Ok, enough editorializing. Carry on, Antigen.

Vlad/Igor

What Antigen said. The lab “nurses” are almost always invisible to the public; if you see someone walking around the hospital with a plastic carrying tray full of tubes and needles, that’s a lab tech. Not a nurse. If you have any blood drawn and tests performed, they’re performed by lab techs. And they are as integral to the proper care of patients as doctors, with virtually no recognition (not even from other healthcare professionals often, unfortunately). It’s definitely not a career you go into for the glory.

I can’t speak for other lab techs, but finding an unusual result was kind of exciting (if not always great for the patient). Ooh, look at those cool Trichomonas swimming in the vaginal smear! Check out this basophilic stippling! :smiley:

ICU RN, working the 8p-8a shift, checking in.

We draw all our morning labs from either saline locks, art lines or central lines and tube them to the lab.

When I was in hospital two years ago for a cardiac cath, the lab techs would not draw my blood from my saline lock. What gives? Policy?

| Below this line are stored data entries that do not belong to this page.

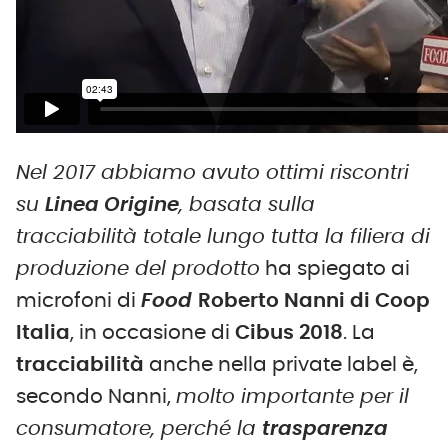
Nel 2017 abbiamo avuto ottimi riscontri
su
Linea Origine
, basata sulla
tracciabilità totale lungo tutta la filiera di
produzione del prodotto
ha spiegato ai
microfoni di
Food
Roberto Nanni di Coop
Italia
, in occasione di
Cibus 2018
. La
tracciabilità
anche nella private label è,
secondo Nanni,
molto importante per il
consumatore, perché la
trasparenza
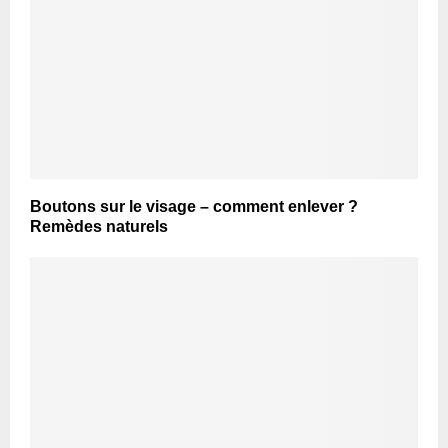
Boutons sur le visage – comment enlever ?
Remèdes naturels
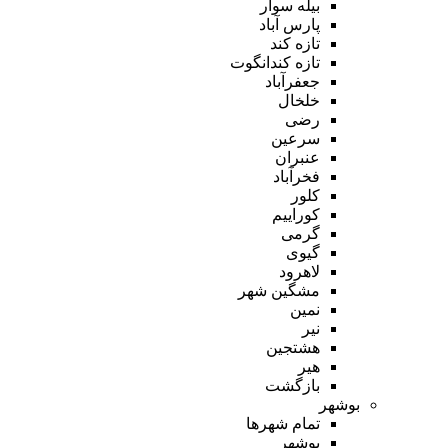
بیله سوار
پارس آباد
تازه کند
تازه کندانگوت
جعفرآباد
خلخال
رضی
سرعین
عنبران
فخرآباد
کلور
کوراییم
گرمی
گیوی
لاهرود
مشگین شهر
نمین
نیر
هشتجین
هیر
بازگشت
بوشهر
تمام شهر‌ها
بوشهر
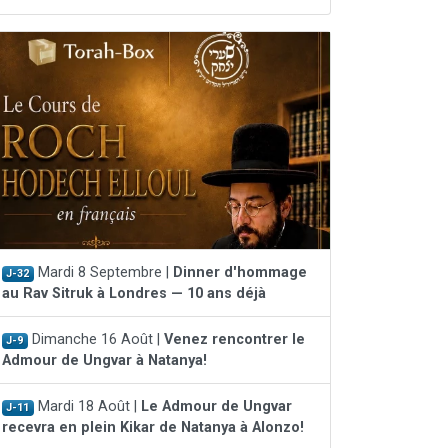
Mardi 8 Septembre |
Dinner d'hommage
J-32
au Rav Sitruk à Londres — 10 ans déjà
Dimanche 16 Août |
Venez rencontrer le
J-9
Admour de Ungvar à Natanya!
Mardi 18 Août |
Le Admour de Ungvar
J-11
recevra en plein Kikar de Natanya à Alonzo!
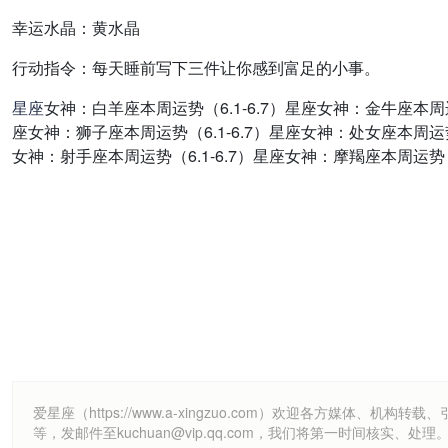
幸运水晶：
黄水晶
行动指令：
每天睡前写下三件让你感到富足的小事。
星座
女神：白羊座本周运势（6.1-6.7）星座女神：金牛座本周运势
座女神：狮子座本周运势（6.1-6.7）星座女神：处女座本周运势（
女神：射手座本周运势（6.1-6.7）星座女神：摩羯座本周运势（6
爱星座（https://www.a-xingzuo.com）欢迎各方
等，发邮件至kuchuan@vip.qq.com，我们将第一时间核实、处理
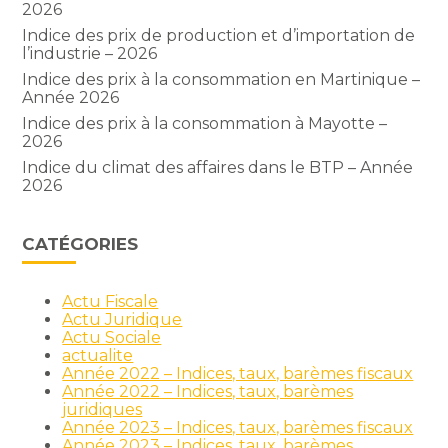
2026
Indice des prix de production et d’importation de
l’industrie – 2026
Indice des prix à la consommation en Martinique –
Année 2026
Indice des prix à la consommation à Mayotte –
2026
Indice du climat des affaires dans le BTP – Année
2026
CATÉGORIES
Actu Fiscale
Actu Juridique
Actu Sociale
actualite
Année 2022 – Indices, taux, barèmes fiscaux
Année 2022 – Indices, taux, barèmes
juridiques
Année 2023 – Indices, taux, barèmes fiscaux
Année 2023 – Indices, taux, barèmes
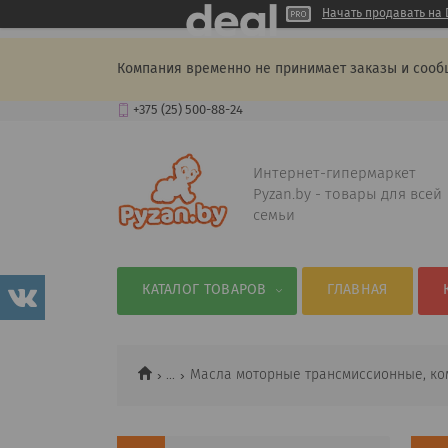
Начать продавать на 
Компания временно не принимает заказы и сооб
+375 (25) 500-88-24
Интернет-гипермаркет
Pyzan.by - товары для всей
семьи
КАТАЛОГ ТОВАРОВ
ГЛАВНАЯ
...
Масла моторные трансмиссионные, ко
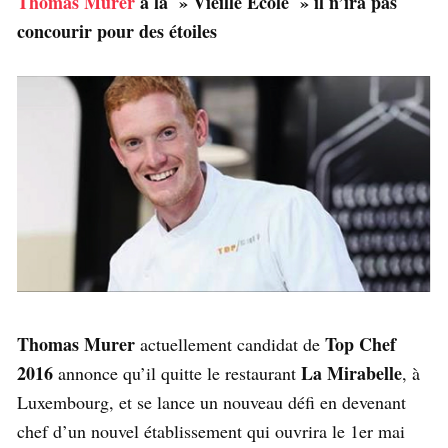
Thomas Murer
à la » Vieille École » il n’ira pas
concourir pour des étoiles
Thomas Murer
Top Chef
actuellement candidat de
2016
La Mirabelle
annonce qu’il quitte le restaurant
, à
Luxembourg, et se lance un nouveau défi en devenant
chef d’un nouvel établissement qui ouvrira le 1er mai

Re: Saline locks. 2 reasons:

  1. The saline in the lock can contaminate the blood, resulting in erroneous results. (yes, even after drawing a discard)
  2. Phlebotomists are not trained on how to use IVs, saline locks, etc and don’t want to accidentally do something wrong.

Reported.

Im with you - even though I trained in biochem before med school, the days where doctors do the lab tests themselves (in Canada anyway) are long gone, unless were talking getting urine sample and checking for glucose, blood etc with the paper strip. As for drawing the blood, it does still happen that doctors get asked to do the blood draws in hospitalized patients extremely rarely, but usually only after the poor patient has been traumatized by attempts at blood draws by the tech, his nurse, the charge nurse, the expert nurse who happends to be on from at that time from another ward (usually hematology & oncology), etc. etc.

Hi… Im also a medical technologist here in the Philippines. If I want to work in Canada, do I have to go back to school again ? For how many years or months? Thank you so much

For blood samples: you mention “lavender top” tubes.

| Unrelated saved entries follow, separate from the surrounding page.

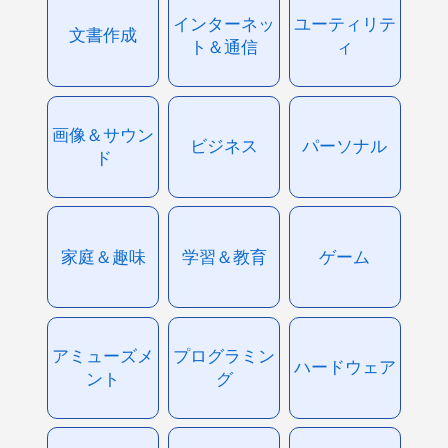
インターネッ
ユーティリテ
文書作成
ト＆通信
ィ
画像＆サウン
ビジネス
パーソナル
ド
家庭＆趣味
学習＆教育
ゲーム
アミューズメ
プログラミン
ハードウェア
ント
グ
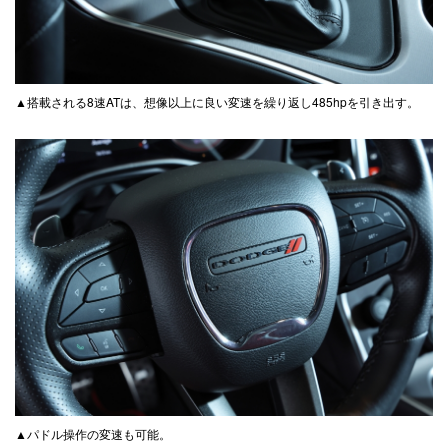
▲搭載される8速ATは、想像以上に良い変速を繰り返し485hpを引き出す。
▲パドル操作の変速も可能。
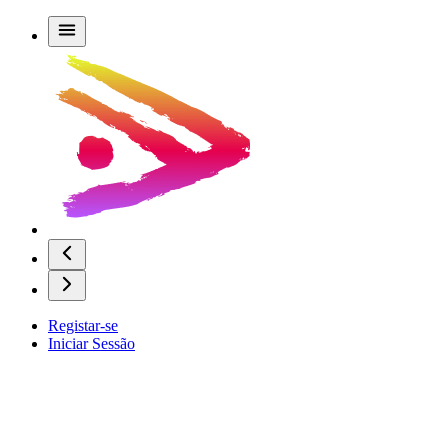
Registar-se
Iniciar Sessão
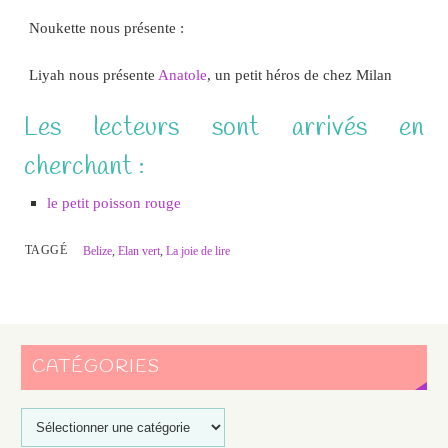
Noukette nous présente :
Liyah nous présente
Anatole
, un petit héros de chez Milan
Les lecteurs sont arrivés en
cherchant :
le petit poisson rouge
TAGGÉ
Belize
,
Elan vert
,
La joie de lire
CATÉGORIES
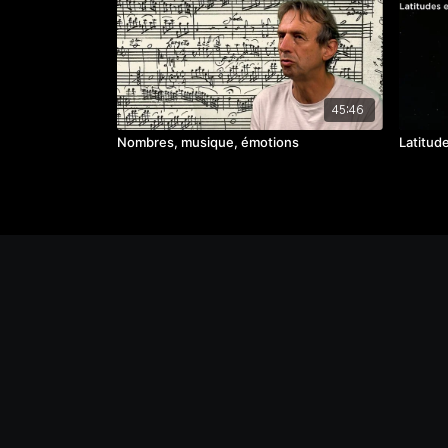
45:46
Nombres, musique, émotions
Latitude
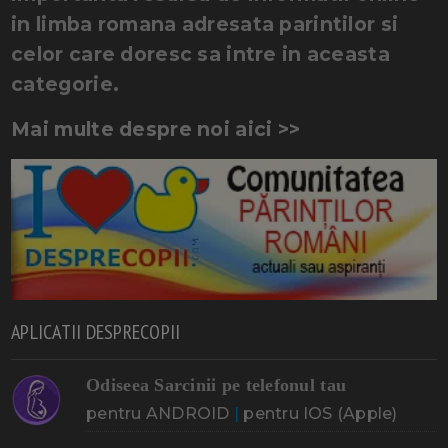
in limba romana adresata parintilor si
celor care doresc sa intre in aceasta
categorie.
Mai multe despre noi aici >>
APLICATII DESPRECOPII
Odiseea Sarcinii pe telefonul tau
pentru ANDROID
|
pentru IOS (Apple)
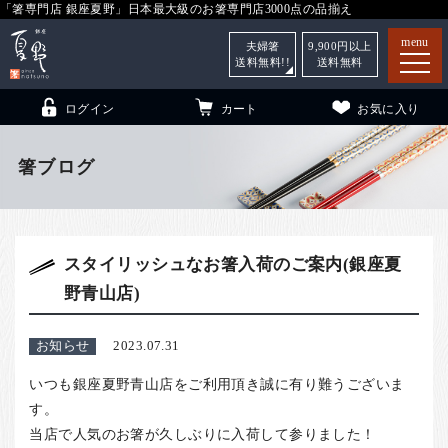
「箸専門店 銀座夏野」日本最大級のお箸専門店3000点の品揃え
menu
夫婦箸
9,900
円以上
送料無料!!
送料無料
ログイン
カート
お気に入り
箸ブログ
箸
（贈答用・自宅用）
スタイリッシュなお箸入荷のご案内(銀座夏
子供和食器
（贈答用・自宅用）
野青山店)
銀座夏野・箸長
について
小夏
について
こども和食器
お知らせ
2023.07.31
ご利用ガイド
いつも銀座夏野青山店をご利用頂き誠に有り難うございま
す。
法人・飲食店のお客様
当店で人気のお箸が久しぶりに入荷して参りました！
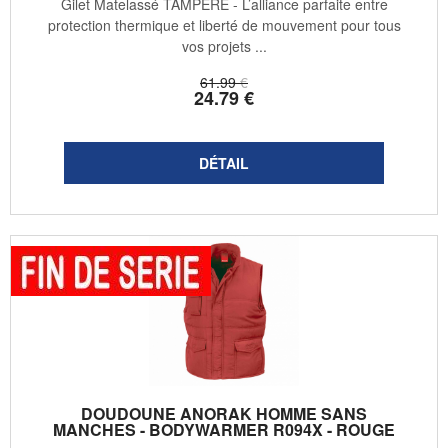
Gilet Matelassé TAMPERE - L’alliance parfaite entre
protection thermique et liberté de mouvement pour tous
vos projets ...
61
.99
€
24
.79
€
DOUDOUNE ANORAK HOMME SANS
MANCHES - BODYWARMER R094X - ROUGE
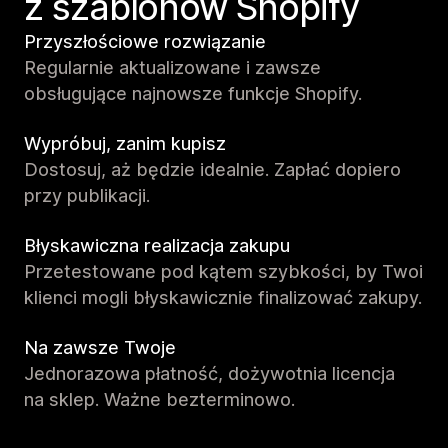
z szablonów Shopify
Przyszłościowe rozwiązanie
Regularnie aktualizowane i zawsze
obsługujące najnowsze funkcje Shopify.
Wypróbuj, zanim kupisz
Dostosuj, aż będzie idealnie. Zapłać dopiero
przy publikacji.
Błyskawiczna realizacja zakupu
Przetestowane pod kątem szybkości, by Twoi
klienci mogli błyskawicznie finalizować zakupy.
Na zawsze Twoje
Jednorazowa płatność, dożywotnia licencja
na sklep. Ważne bezterminowo.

I’ve noticed the various tube types. I assume the stuff in the bottoms of some are culture media of some sort.
Is that correct?
How many different specimen types do you routinely see?

Any so “out there” that your ears perk up if one comes along?

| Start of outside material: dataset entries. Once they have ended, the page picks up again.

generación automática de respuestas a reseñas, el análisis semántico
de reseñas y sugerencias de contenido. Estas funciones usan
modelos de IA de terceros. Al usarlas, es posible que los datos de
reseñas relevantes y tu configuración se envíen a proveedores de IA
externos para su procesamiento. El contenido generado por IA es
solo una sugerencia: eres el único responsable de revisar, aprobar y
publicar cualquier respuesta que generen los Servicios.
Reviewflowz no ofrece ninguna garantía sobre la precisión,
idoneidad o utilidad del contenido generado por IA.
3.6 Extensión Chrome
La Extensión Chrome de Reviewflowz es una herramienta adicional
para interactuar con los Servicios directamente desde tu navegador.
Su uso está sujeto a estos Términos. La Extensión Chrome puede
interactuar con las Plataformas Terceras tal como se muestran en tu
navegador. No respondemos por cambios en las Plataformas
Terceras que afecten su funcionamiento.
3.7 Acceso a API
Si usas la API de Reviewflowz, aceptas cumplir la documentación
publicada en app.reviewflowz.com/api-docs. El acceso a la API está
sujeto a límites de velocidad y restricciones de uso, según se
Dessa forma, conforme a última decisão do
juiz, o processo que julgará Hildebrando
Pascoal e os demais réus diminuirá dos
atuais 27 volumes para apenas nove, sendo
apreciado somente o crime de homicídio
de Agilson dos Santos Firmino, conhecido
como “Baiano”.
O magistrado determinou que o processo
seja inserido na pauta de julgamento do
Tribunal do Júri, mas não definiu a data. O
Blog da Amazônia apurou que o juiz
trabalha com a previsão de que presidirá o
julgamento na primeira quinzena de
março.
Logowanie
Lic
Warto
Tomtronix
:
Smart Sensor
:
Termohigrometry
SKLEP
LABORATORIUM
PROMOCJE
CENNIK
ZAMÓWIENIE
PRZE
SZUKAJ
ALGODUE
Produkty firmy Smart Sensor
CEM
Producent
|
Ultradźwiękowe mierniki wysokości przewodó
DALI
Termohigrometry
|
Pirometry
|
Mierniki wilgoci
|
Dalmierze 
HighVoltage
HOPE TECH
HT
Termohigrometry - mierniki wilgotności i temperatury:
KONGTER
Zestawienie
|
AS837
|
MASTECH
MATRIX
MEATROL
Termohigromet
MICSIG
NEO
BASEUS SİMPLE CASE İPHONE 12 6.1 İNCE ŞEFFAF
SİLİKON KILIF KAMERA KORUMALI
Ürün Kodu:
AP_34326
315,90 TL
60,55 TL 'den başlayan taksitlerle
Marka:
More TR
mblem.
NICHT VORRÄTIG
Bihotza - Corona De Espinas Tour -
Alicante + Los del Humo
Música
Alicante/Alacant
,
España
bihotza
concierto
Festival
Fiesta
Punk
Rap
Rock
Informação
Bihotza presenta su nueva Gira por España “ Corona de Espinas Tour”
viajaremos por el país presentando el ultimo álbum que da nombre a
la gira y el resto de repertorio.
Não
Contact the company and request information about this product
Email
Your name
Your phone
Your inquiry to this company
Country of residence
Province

And: what % of blood samples get a slide made to confirm a machine reading?

I haven’t seen Antigen around for a while - this thread is 8 years old and got bumped. But the different colored tops usually refer to different anticoagulants, which are the chemicals that prevent the blood from turning into a giant clot in the tube. Different chemicals can interfere with different tests, so you need to match the color to the test. Some tubes also have a blob of stuff that will separate the plasma from the blood cells when you spin the tube.

By now I really should have noticed the date stamps.

Thanks for the post!

It was the yellowish blob at the bottom which caught my eye. Plasma separation. Cool.

If you look up “vacutainer” on google or Wikipedia, you can find descriptions of the different colored tops. Or if you’re obsessed with the things, there’s a rundown of more types of tubes than I had ever seen at Vacutainer tube colors Flashcards | Quizlet

Which answers the other Q: why the enthusiastic flow from a tiny vein? A: the tube is a vacuum.